On Monday, February 17th, deputies from the SCV Sheriff Station were patrolling in Canyon Country around midnight when they encountered a suspicious situation. They noticed a car parked in an alley behind some closed businesses at around midnight. Upon investigation, deputies learned that the female driver and male passenger both had warrants out for their arrests. After conducting a search, deputies found a “large quantity” of mail, credit cards, and debit cards that were not in any of their names. Deputies also discovered narcotics and burglary tools during their search.
The suspects were arrested and charged with identity theft, possession of burglary tools, and possession of narcotics. They were transported to the SCV Sheriff Station to undergo booking and processing. The charges surrounding their outstanding warrants are unknown at this time.
The state’s identity theft laws are covered under California Penal Code 530.5 PC. Under this law, it is illegal to take someone else’s personal identifying information and use it in an unlawful or fraudulent manner. “Personal identifying information” includes things like names, addresses, telephone numbers, driver’s license numbers, and passport information.
The crime can be charged as either a misdemeanor or a felony depending on the circumstances of the case and the defendant’s prior criminal history. When charged as a misdemeanor, the potential penalties include up to 1 year in county jail. When charged as a felony, the potential penalties include up to 3 years in jail.

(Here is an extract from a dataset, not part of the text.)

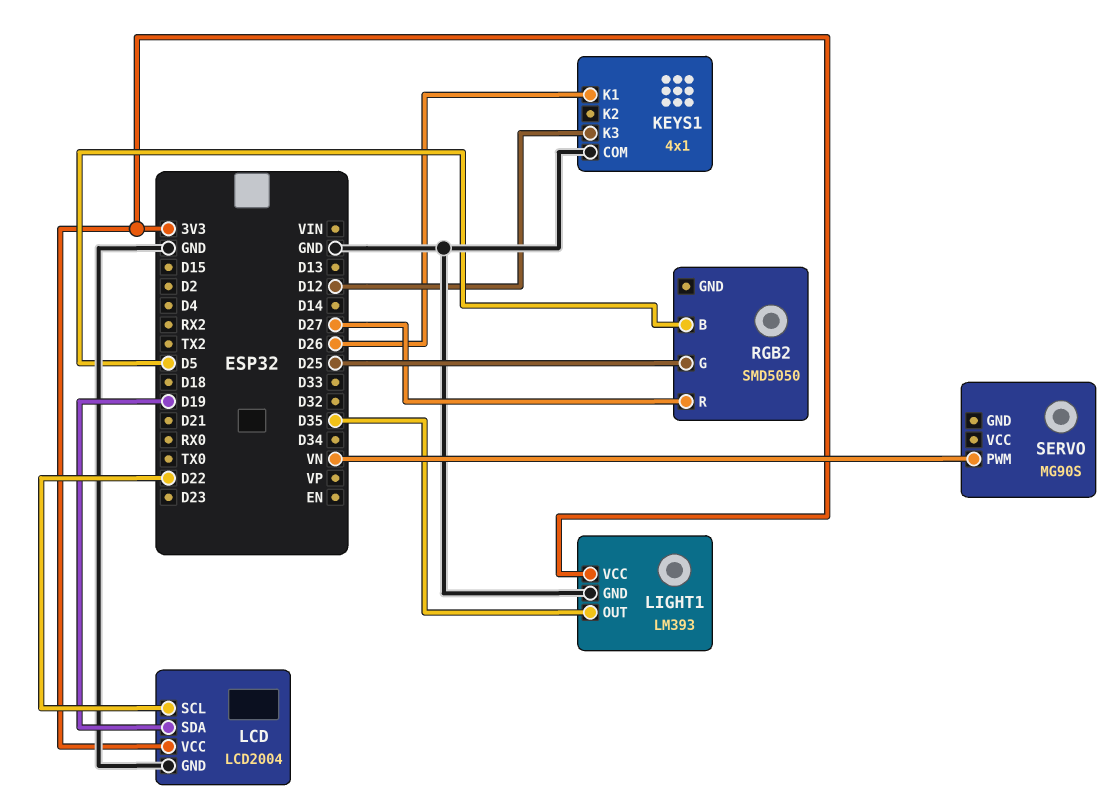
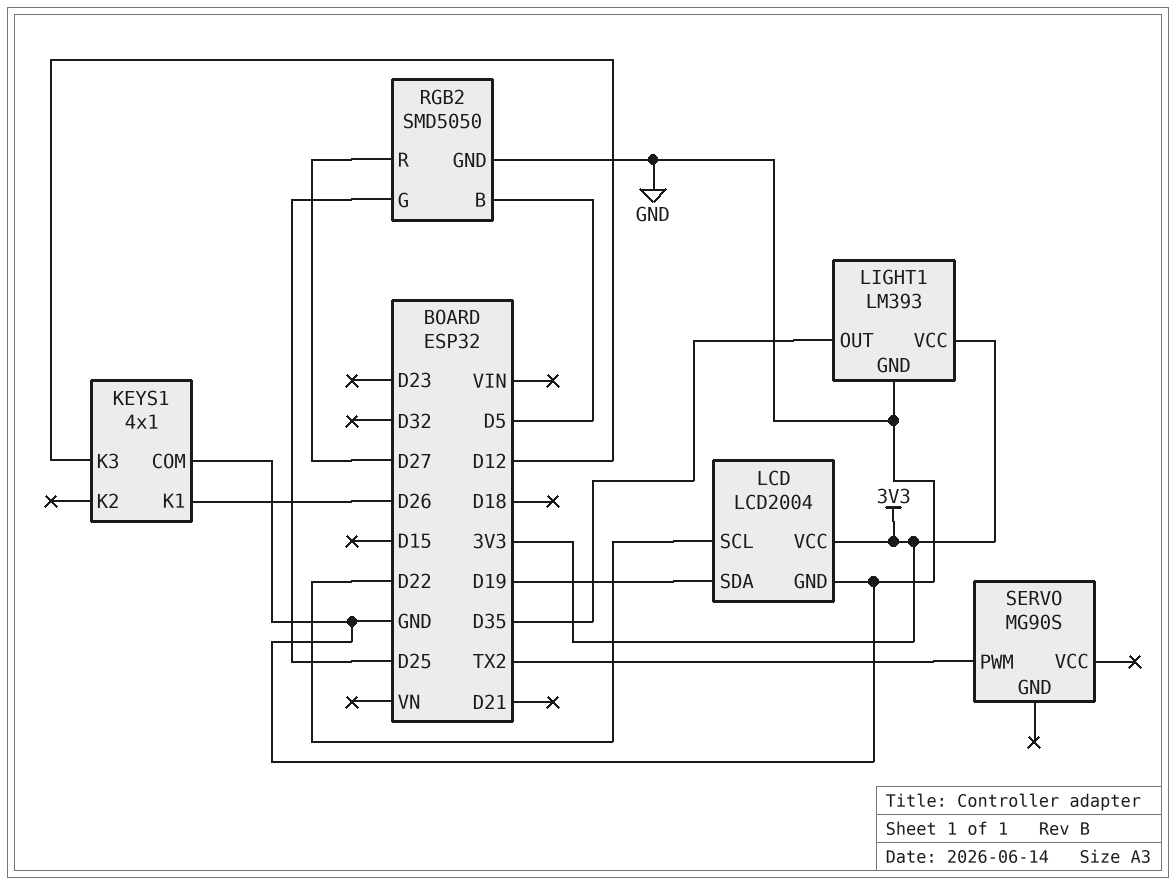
RGB2 pin GND: none -> GND
SERVO pin PWM: VN -> TX2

Possession of burglary tools is covered under California Penal Code 466 PC. To be charged with possession of burglary tools, one must have in their possession certain tools, such as screwdrivers, picklocks, and crowbars, and must possess them with “criminal intent.” The crime is a misdemeanor punishable by up to 6 months in county jail.
Possession of narcotics is covered under California Health and Safety Code 11350 HS, California’s “possession of a controlled substance” law. The law makes it illegal to possess a “controlled substance” without a prescription. The crime is a misdemeanor punishable by up to 1 year in county jail and/or a fine of up to $1,000.